The mantis shrimp is a colorful but aggressive little crustacean that attacks its prey with a clobbering, using its club-like appendages (dactyl clubs) to beat them to death. Charming.
Like Ali, the stomatopod relies on incredible speed, striking victims at velocities as high as 23 meters (75 feet) per second. Unlike Ali, it doesn't have particularly strong muscles – as previous research has shown, its dactyl clubs are not in themselves enough to deliver such a powerful blow.
Instead, mantis shrimps' success hinges on ingenious evolutionary design, which has blessed them with naturally spring-loaded limbs. These store and then release electric energy, enabling the critters to deal the fatal punch.
"Nature has evolved a very clever design in this saddle," Ali Miserez, a materials scientist at Nanyang Technological University in Singapore and senior author of the paper, said in a statement.
"If it was made of one homogeneous material, it would be very brittle. It would for sure break."
Miserez and colleagues examined the composition of the saddle-like structure. Using a technique called nanoindentation, they prodded and poked the materials that made up the structure to determine their hardness.
They discovered that it was actually made up of two materials. One, a relatively brittle bioceramic, formed the top layer. The second, found on the underside, was stretchier and contained a higher concentration of biopolymers.
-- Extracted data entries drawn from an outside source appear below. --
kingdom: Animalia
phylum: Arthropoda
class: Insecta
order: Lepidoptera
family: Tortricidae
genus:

The researchers describe these as fibrous – like a rope – and very strong when pulled on.
When the mantis shrimp prepares for a hit, the top layer compresses, enabling it to store a high-energy load. At the same time, the bottom layer stretches, holding it all in place.
"If you asked a mechanical engineer to make a spring that can store a lot of elastic energy, they wouldn't think of using a ceramic. Ceramics can store energy if you can deform them, but they're so brittle that it wouldn't be intuitive," Miserez explained. (Think of bone or the ceramic used in pottery.)
"But if you compress them, they're quite strong. And they're stiffer than metal or any polymer, so you can actually store a higher amount of energy than you could with those materials."
Next, the researchers used a laser to cut tiny strips of the saddle structure from actual mantis shrimps so that they could compare the way forces were distributed when the strip was pushed one way versus the other.
They found that when they reverse-bent the strips (so the bioceramic layer was on the underside), the biopolymer layer compressed while the bioceramic layer stretched, and the structure was not able to withstand the energy load it did previously. This, they say, is probably due to small fractures in the bioceramic layer.
As well as continuing the study of this unique mechanism, the team is developing 3D-printed springs inspired by the mantis shrimp's saddle-shaped structure that could one day be used in microbotics. Let's just hope Elon Musk doesn't get any ideas for his anime-inspired robot.